Congress finds that—
there continue to be areas of the United States experiencing chronic high unemployment, underemployment, outmigration, and low per capita incomes, as well as areas facing sudden and severe economic dislocations because of structural economic changes, changing trade patterns, certain Federal actions (including environmental requirements that result in the removal of economic activities from a locality), and natural disasters;
economic growth in the States, cities, and rural areas of the United States is produced by expanding economic opportunities, expanding free enterprise through trade, developing and strengthening public infrastructure, and creating a climate for job creation and business development;
the goal of Federal economic development programs is to raise the standard of living for all citizens and increase the wealth and overall rate of growth of the economy by encouraging communities to develop a more competitive and diversified economic base by—
creating an environment that promotes economic activity by improving and expanding public infrastructure;
promoting job creation through increased innovation, productivity, and entrepreneurship; and
empowering local and regional communities experiencing chronic high unemployment and low per capita income to develop private sector business and attract increased private sector capital investment;
while economic development is an inherently local process, the Federal Government should work in partnership with public and private State, regional, tribal, and local organizations to maximize the impact of existing resources and enable regions, communities, and citizens to participate more fully in the American dream and national prosperity;
in order to avoid duplication of effort and achieve meaningful, long-lasting results, Federal, State, tribal, and local economic development activities should have a clear focus, improved coordination, a comprehensive approach, and simplified and consistent requirements; and
Federal economic development efforts will be more effective if the efforts are coordinated with, and build upon, the trade, workforce investment, transportation, and technology programs of the United States.

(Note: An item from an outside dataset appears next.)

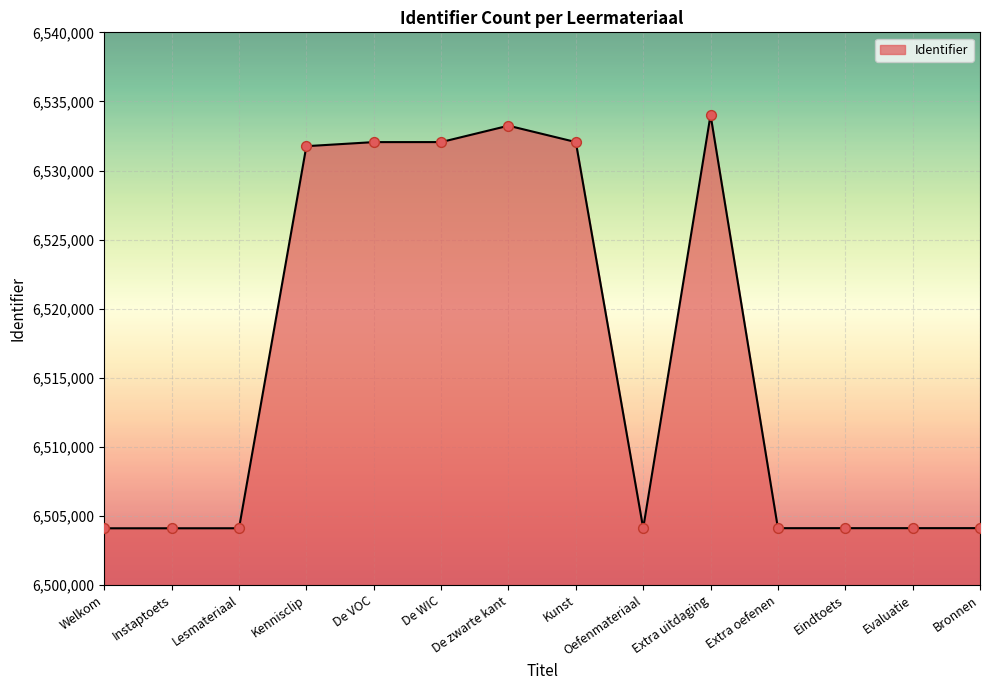

Approximately how many times larger is the value at Bronnen compared to Instaptoets?

1.0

In order to promote a strong and growing economy throughout the United States, Congress declares that—
assistance under this chapter should be made available to both rural- and urban-distressed communities;
local communities should work in partnership with neighboring communities, the States, Indian tribes, and the Federal Government to increase the capacity of the local communities to develop and implement comprehensive economic development strategies to alleviate economic distress and enhance competitiveness in the global economy;
whether suffering from long-term distress or a sudden dislocation, distressed communities should be encouraged to support entrepreneurship to take advantage of the development opportunities afforded by technological innovation and expanding newly opened global markets; and
assistance under this chapter should be made available to promote the productive reuse of abandoned industrial facilities and the redevelopment of brownfields.
[Pub. L. 89–136, § 2], as added [Pub. L. 105–393, title I, § 102(a)], Nov. 13, 1998, [112 Stat. 3598]; amended [Pub. L. 108–373, title I, § 101], Oct. 27, 2004, [118 Stat. 1757].)